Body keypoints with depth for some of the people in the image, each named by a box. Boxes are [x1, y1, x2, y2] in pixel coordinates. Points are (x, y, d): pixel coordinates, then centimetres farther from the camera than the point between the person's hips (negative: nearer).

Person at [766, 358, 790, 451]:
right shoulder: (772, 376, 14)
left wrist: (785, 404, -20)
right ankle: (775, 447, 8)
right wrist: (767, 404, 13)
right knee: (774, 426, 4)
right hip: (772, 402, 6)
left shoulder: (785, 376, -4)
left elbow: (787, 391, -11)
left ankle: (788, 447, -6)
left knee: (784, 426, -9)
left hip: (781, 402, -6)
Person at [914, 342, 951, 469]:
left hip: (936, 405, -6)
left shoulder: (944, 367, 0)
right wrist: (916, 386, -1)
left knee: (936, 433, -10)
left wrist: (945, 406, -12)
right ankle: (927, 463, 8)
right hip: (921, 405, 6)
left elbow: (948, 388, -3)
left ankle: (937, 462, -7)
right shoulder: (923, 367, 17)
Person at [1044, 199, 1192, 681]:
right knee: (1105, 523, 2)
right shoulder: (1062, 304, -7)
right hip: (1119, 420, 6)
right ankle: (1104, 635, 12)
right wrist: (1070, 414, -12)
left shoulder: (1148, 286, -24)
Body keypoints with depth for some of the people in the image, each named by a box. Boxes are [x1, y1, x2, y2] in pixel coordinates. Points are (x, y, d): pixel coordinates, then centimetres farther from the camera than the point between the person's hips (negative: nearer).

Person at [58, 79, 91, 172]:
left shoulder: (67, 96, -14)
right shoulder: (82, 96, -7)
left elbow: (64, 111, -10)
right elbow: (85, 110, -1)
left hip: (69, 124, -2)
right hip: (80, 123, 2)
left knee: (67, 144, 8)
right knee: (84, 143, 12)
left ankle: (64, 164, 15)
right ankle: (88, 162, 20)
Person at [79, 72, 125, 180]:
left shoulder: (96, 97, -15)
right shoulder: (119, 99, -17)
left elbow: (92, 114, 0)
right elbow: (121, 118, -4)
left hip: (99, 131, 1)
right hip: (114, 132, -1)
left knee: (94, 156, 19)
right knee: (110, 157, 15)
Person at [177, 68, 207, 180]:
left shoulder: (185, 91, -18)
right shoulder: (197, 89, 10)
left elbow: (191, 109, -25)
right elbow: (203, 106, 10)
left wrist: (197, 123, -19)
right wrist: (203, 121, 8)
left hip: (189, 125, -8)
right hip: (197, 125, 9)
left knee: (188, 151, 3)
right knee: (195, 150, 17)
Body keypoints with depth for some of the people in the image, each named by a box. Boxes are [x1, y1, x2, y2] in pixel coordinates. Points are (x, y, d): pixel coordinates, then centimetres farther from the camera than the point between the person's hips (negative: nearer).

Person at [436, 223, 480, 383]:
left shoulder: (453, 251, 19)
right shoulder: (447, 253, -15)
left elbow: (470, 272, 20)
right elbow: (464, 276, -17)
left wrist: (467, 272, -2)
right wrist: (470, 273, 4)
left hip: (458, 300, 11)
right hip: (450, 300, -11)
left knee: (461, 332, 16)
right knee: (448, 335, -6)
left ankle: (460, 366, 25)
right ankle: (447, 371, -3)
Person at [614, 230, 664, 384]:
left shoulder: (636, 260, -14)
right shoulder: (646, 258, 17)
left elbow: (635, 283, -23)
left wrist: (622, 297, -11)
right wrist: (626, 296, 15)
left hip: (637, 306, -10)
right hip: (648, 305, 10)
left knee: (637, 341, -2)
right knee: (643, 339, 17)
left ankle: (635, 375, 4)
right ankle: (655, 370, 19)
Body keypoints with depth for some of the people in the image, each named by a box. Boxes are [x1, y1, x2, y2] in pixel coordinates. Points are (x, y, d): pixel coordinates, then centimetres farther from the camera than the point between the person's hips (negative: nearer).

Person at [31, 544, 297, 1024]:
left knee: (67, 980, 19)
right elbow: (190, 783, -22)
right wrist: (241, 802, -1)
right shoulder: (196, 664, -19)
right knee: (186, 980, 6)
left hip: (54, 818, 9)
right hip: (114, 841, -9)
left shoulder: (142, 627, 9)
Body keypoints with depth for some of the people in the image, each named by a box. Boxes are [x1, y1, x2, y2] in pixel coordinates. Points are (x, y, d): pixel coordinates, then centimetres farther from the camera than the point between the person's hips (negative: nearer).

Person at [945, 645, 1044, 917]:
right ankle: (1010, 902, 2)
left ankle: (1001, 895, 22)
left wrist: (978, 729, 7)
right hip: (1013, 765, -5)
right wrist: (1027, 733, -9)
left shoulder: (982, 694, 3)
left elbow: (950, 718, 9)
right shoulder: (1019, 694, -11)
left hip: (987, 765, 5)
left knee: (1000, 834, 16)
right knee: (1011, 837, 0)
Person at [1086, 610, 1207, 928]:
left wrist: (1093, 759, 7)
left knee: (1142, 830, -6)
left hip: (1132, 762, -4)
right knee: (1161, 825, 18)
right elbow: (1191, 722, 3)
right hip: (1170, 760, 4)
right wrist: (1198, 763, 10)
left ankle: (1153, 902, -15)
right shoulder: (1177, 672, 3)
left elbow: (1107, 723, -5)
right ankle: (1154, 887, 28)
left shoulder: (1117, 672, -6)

◇ ◇ ◇ ◇

Can you extract every one of the lines above and reproduce them without any change?

Body keypoints with depth for some of the people in the image, each named by a box. Boxes are [x1, y1, x2, y2] in pixel coordinates. Points are (x, y, d): pixel coordinates, then centimetres farther from the camera than the point between the person's hips (negative: nearer).

Person at [766, 358, 790, 451]:
right shoulder: (772, 376, 14)
left wrist: (785, 404, -20)
right ankle: (775, 447, 8)
right wrist: (767, 404, 13)
right knee: (774, 426, 4)
right hip: (772, 402, 6)
left shoulder: (785, 376, -4)
left elbow: (787, 391, -11)
left ankle: (788, 447, -6)
left knee: (784, 426, -9)
left hip: (781, 402, -6)
Person at [914, 342, 951, 469]:
left hip: (936, 405, -6)
left shoulder: (944, 367, 0)
right wrist: (916, 386, -1)
left knee: (936, 433, -10)
left wrist: (945, 406, -12)
right ankle: (927, 463, 8)
right hip: (921, 405, 6)
left elbow: (948, 388, -3)
left ankle: (937, 462, -7)
right shoulder: (923, 367, 17)
Person at [1044, 199, 1192, 681]:
right knee: (1105, 523, 2)
right shoulder: (1062, 304, -7)
right hip: (1119, 420, 6)
right ankle: (1104, 635, 12)
right wrist: (1070, 414, -12)
left shoulder: (1148, 286, -24)
Body keypoints with depth for some of the people in the image, each named by a box. Boxes are [x1, y1, x2, y2] in pixel coordinates. Points are (x, y, d): pixel coordinates, then centimetres farther from the camera than the point between the person's hips (negative: nearer).

Person at [58, 79, 91, 172]:
left shoulder: (67, 96, -14)
right shoulder: (82, 96, -7)
left elbow: (64, 111, -10)
right elbow: (85, 110, -1)
left hip: (69, 124, -2)
right hip: (80, 123, 2)
left knee: (67, 144, 8)
right knee: (84, 143, 12)
left ankle: (64, 164, 15)
right ankle: (88, 162, 20)
Person at [79, 72, 125, 180]:
left shoulder: (96, 97, -15)
right shoulder: (119, 99, -17)
left elbow: (92, 114, 0)
right elbow: (121, 118, -4)
left hip: (99, 131, 1)
right hip: (114, 132, -1)
left knee: (94, 156, 19)
right knee: (110, 157, 15)
Person at [177, 68, 207, 180]:
left shoulder: (185, 91, -18)
right shoulder: (197, 89, 10)
left elbow: (191, 109, -25)
right elbow: (203, 106, 10)
left wrist: (197, 123, -19)
right wrist: (203, 121, 8)
left hip: (189, 125, -8)
right hip: (197, 125, 9)
left knee: (188, 151, 3)
right knee: (195, 150, 17)
Body keypoints with depth for some of the people in the image, each named by a box. Boxes are [x1, y1, x2, y2] in pixel coordinates. Points are (x, y, d): pixel coordinates, then centimetres farther from the camera than the point between the person's hips (negative: nearer).

Person at [436, 223, 480, 383]:
left shoulder: (453, 251, 19)
right shoulder: (447, 253, -15)
left elbow: (470, 272, 20)
right elbow: (464, 276, -17)
left wrist: (467, 272, -2)
right wrist: (470, 273, 4)
left hip: (458, 300, 11)
right hip: (450, 300, -11)
left knee: (461, 332, 16)
right knee: (448, 335, -6)
left ankle: (460, 366, 25)
right ankle: (447, 371, -3)
Person at [614, 230, 664, 384]:
left shoulder: (636, 260, -14)
right shoulder: (646, 258, 17)
left elbow: (635, 283, -23)
left wrist: (622, 297, -11)
right wrist: (626, 296, 15)
left hip: (637, 306, -10)
right hip: (648, 305, 10)
left knee: (637, 341, -2)
right knee: (643, 339, 17)
left ankle: (635, 375, 4)
right ankle: (655, 370, 19)
Body keypoints with depth for some of the people in the image, each named by a box. Boxes are [x1, y1, x2, y2] in pixel coordinates. Points are (x, y, d): pixel coordinates, then centimetres farther from the camera than the point between the person's hips (negative: nearer).

Person at [31, 544, 297, 1024]:
left knee: (67, 980, 19)
right elbow: (190, 783, -22)
right wrist: (241, 802, -1)
right shoulder: (196, 664, -19)
right knee: (186, 980, 6)
left hip: (54, 818, 9)
right hip: (114, 841, -9)
left shoulder: (142, 627, 9)
Body keypoints with depth for some of the people in the image, each named by a box. Boxes are [x1, y1, x2, y2] in pixel coordinates. Points are (x, y, d): pixel coordinates, then centimetres farther from the camera than the point between the person's hips (negative: nearer).

Person at [945, 645, 1044, 917]:
right ankle: (1010, 902, 2)
left ankle: (1001, 895, 22)
left wrist: (978, 729, 7)
right hip: (1013, 765, -5)
right wrist: (1027, 733, -9)
left shoulder: (982, 694, 3)
left elbow: (950, 718, 9)
right shoulder: (1019, 694, -11)
left hip: (987, 765, 5)
left knee: (1000, 834, 16)
right knee: (1011, 837, 0)
Person at [1086, 610, 1207, 928]:
left wrist: (1093, 759, 7)
left knee: (1142, 830, -6)
left hip: (1132, 762, -4)
right knee: (1161, 825, 18)
right elbow: (1191, 722, 3)
right hip: (1170, 760, 4)
right wrist: (1198, 763, 10)
left ankle: (1153, 902, -15)
right shoulder: (1177, 672, 3)
left elbow: (1107, 723, -5)
right ankle: (1154, 887, 28)
left shoulder: (1117, 672, -6)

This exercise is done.